Las protestas se extendieron en Chile desde octubre

Además, Nollén destacó que ha podido desplazarse en su vehículo, con patente argentina, sin tener ningún tipo de inconvenientes. No encontró piquetes o, como los llaman los chilenos, barricadas. E incluso la Avenida del Mar ya empieza a lucir ese tránsito congestionado propio de toda temporada estival.

Con respecto a los precios, el sanjuanino aseguró que se sorprendió al encontrar valores más bajos que lo que esperaba. La devaluación del peso chileno en relación al dólar compensó de alguna manera y parcialmente la caída del peso argentino en la conversión. Sí se quejó del impuesto al dólar turista, por compras con tarjeta de crédito en el exterior, al considerar que los gobiernos siguen ajustando a la clase media y todavía ese ahorro no se produjo en la clase política.

El peso chileno también se devaluó frente al dólar

Sobre el paso de Agua Negra, Nollén se mostró gratamente sorprendido porque del lado chileno siguió avanzando la pavimentación y el tramo de ripio ha quedado reducido a unos 70 kilómetros. Se trata de una disminución sustancial con respecto a hace apenas un puñado de años, cuando el trayecto no asfaltado superaba los 150 kilómetros. Por otra parte, el viajero notó que en el lado argentino han modificado el trazado de los caracoles, suavizando pendientes en las variantes. Ahora serían accesibles no solamente para camionetas de doble tracción.

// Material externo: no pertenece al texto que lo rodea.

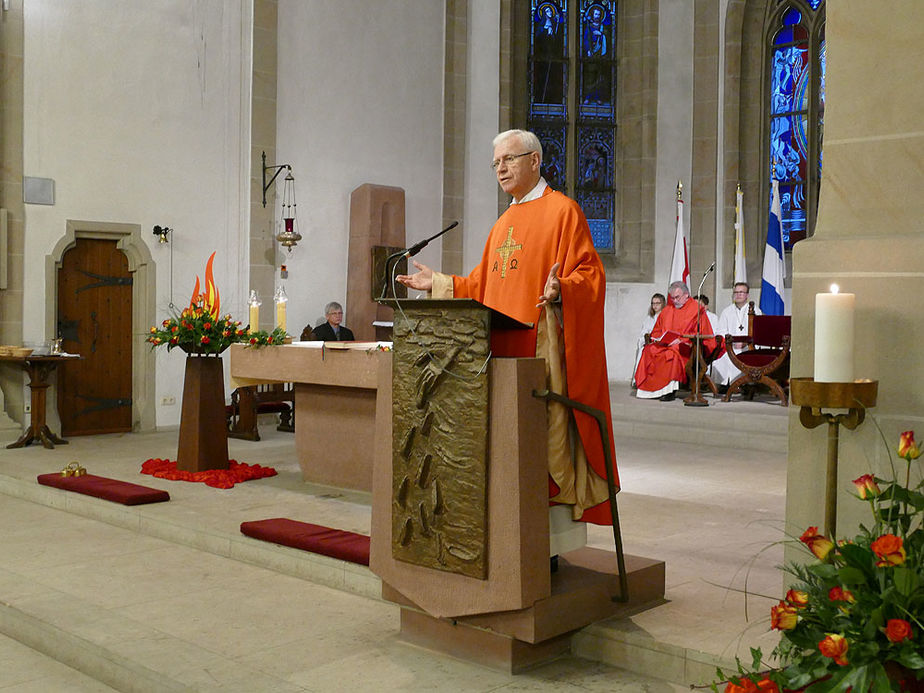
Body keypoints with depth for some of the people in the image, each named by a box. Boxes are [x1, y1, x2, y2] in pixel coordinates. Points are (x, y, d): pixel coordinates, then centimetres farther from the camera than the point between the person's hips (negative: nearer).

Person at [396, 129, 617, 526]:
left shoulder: (562, 210, -2)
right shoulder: (504, 223, 22)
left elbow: (590, 274, -10)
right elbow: (482, 285, 26)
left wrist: (560, 291, -29)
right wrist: (437, 283, 19)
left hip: (543, 344, -7)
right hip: (500, 345, 8)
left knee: (545, 430, -7)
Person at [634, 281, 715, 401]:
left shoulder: (697, 309, 2)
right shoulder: (668, 309, 19)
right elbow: (656, 330, 21)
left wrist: (680, 340, -19)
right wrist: (660, 338, -2)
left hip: (686, 346, -6)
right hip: (663, 344, 6)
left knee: (673, 352, -37)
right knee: (648, 351, -22)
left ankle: (670, 391, -34)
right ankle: (648, 388, -23)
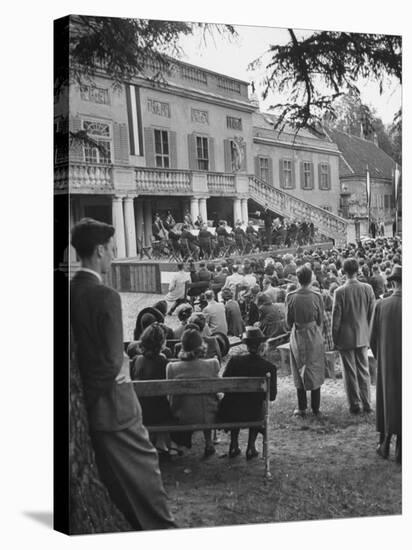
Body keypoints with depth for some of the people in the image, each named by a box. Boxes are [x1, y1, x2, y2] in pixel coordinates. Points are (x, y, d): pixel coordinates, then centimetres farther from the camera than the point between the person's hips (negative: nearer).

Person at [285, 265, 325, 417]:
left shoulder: (291, 296, -10)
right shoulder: (316, 296, -11)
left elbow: (288, 321, -2)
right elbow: (320, 320, -2)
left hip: (297, 336, 0)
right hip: (314, 336, 0)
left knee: (299, 372, 11)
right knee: (315, 371, 11)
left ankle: (302, 408, 14)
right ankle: (316, 408, 16)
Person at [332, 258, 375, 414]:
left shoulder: (340, 291, -15)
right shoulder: (367, 288, -5)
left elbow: (336, 317, -11)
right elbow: (372, 313, 1)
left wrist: (334, 338, 0)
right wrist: (369, 332, 14)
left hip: (346, 338, -3)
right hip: (363, 336, 3)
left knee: (350, 372, 6)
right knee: (364, 370, 13)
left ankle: (355, 405, 13)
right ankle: (367, 404, 18)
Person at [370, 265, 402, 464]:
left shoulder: (381, 305, -10)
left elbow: (373, 339, -4)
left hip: (386, 364, 2)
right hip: (404, 364, -2)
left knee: (386, 401, 17)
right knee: (402, 403, 10)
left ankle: (384, 444, 26)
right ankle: (400, 450, 18)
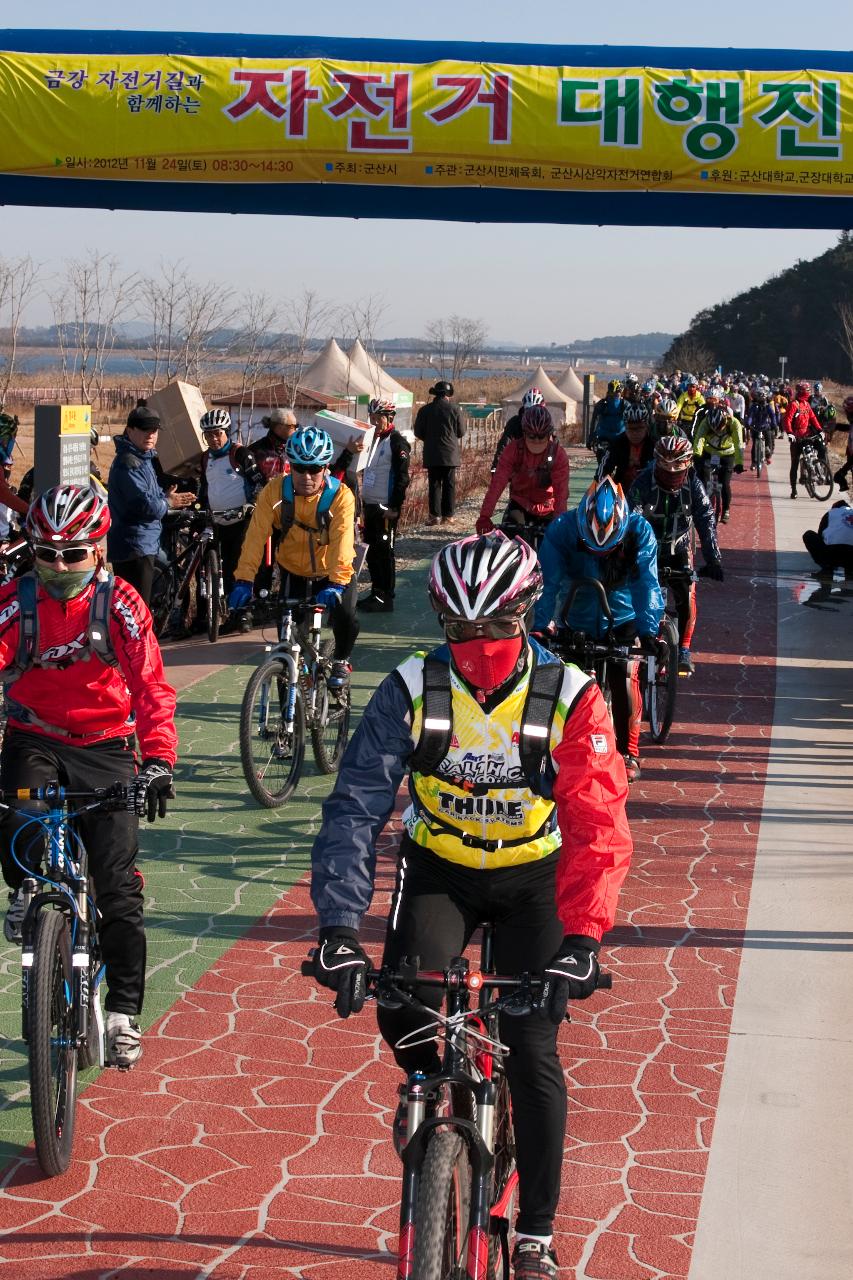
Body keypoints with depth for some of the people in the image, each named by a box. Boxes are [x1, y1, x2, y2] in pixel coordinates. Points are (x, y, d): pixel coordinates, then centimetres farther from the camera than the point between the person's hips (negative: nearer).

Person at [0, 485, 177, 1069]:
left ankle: (124, 1012, 8)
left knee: (119, 885, -5)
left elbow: (151, 686, -18)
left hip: (104, 747, -1)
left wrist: (158, 762, -33)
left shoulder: (120, 604, -11)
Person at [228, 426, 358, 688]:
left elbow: (342, 540, -35)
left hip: (332, 573, -2)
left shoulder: (340, 496, -24)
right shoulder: (275, 491, -19)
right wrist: (244, 579, -37)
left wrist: (336, 583, -50)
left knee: (345, 617, -19)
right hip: (293, 572, 2)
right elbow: (256, 534, -26)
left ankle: (341, 661, 11)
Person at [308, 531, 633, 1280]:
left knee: (532, 1052, -6)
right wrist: (339, 927, -34)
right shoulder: (412, 690, -20)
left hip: (531, 879, -1)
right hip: (439, 871, 1)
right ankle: (425, 1080, 13)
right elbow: (355, 809, -23)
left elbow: (598, 827, -27)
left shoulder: (570, 698, -22)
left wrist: (583, 937, -41)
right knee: (402, 1003, -24)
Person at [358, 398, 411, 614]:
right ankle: (376, 593, 19)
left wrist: (394, 507, -19)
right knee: (371, 551, 11)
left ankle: (386, 598, 0)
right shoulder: (374, 439, 16)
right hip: (370, 506, 9)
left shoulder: (397, 442, -11)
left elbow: (402, 477, -16)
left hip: (386, 508, -8)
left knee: (384, 551, -4)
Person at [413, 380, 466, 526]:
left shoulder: (425, 410, -2)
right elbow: (461, 432, 3)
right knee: (449, 484, 6)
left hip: (432, 454, 1)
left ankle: (435, 515, -3)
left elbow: (418, 433, 1)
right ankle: (448, 515, 5)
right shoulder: (454, 410, -4)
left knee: (434, 484, 5)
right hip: (450, 453, -1)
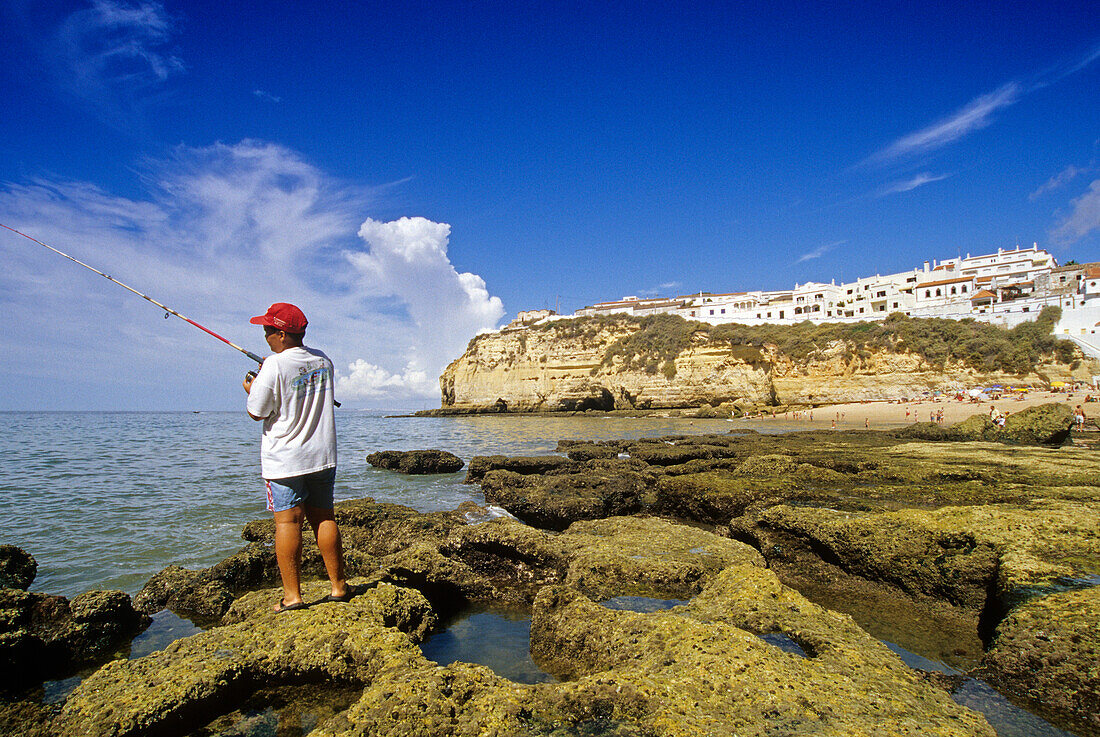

En la aduana chilena encontró menos gente que años anteriores, pero igual se nota movimiento. Dijo que el día que cruzó la frontera, unos 50 vehículos lo habían hecho antes que él. Para Nollén, este dato se traduce en playas menos congestionadas y más tranquilas.

Finalmente, el sanjuanino viajero dijo que habitualmente en su auto coloca el aire acondicionado y activa la recirculación para evitar que ingrese el aire del exterior, en la parte más alta de la montaña. A eso le suma un pequeño tubo de oxígeno que libera muy gradualmente en el habitáculo, para no tener inconvenientes con la puna.

En la aduana chilena el movimiento no es el de años anteriores.

Nollén y su familia se preparaban para esperar el Año Nuevo en la casa de un amigo sobre la Avenida del Mar, que esta vez no tendrá espectáculo de fuegos artificiales. Sin embargo, ya no importa tanto, en comparación con el daño que provoca a la fauna y a las personas que tienen mayor sensibilidad.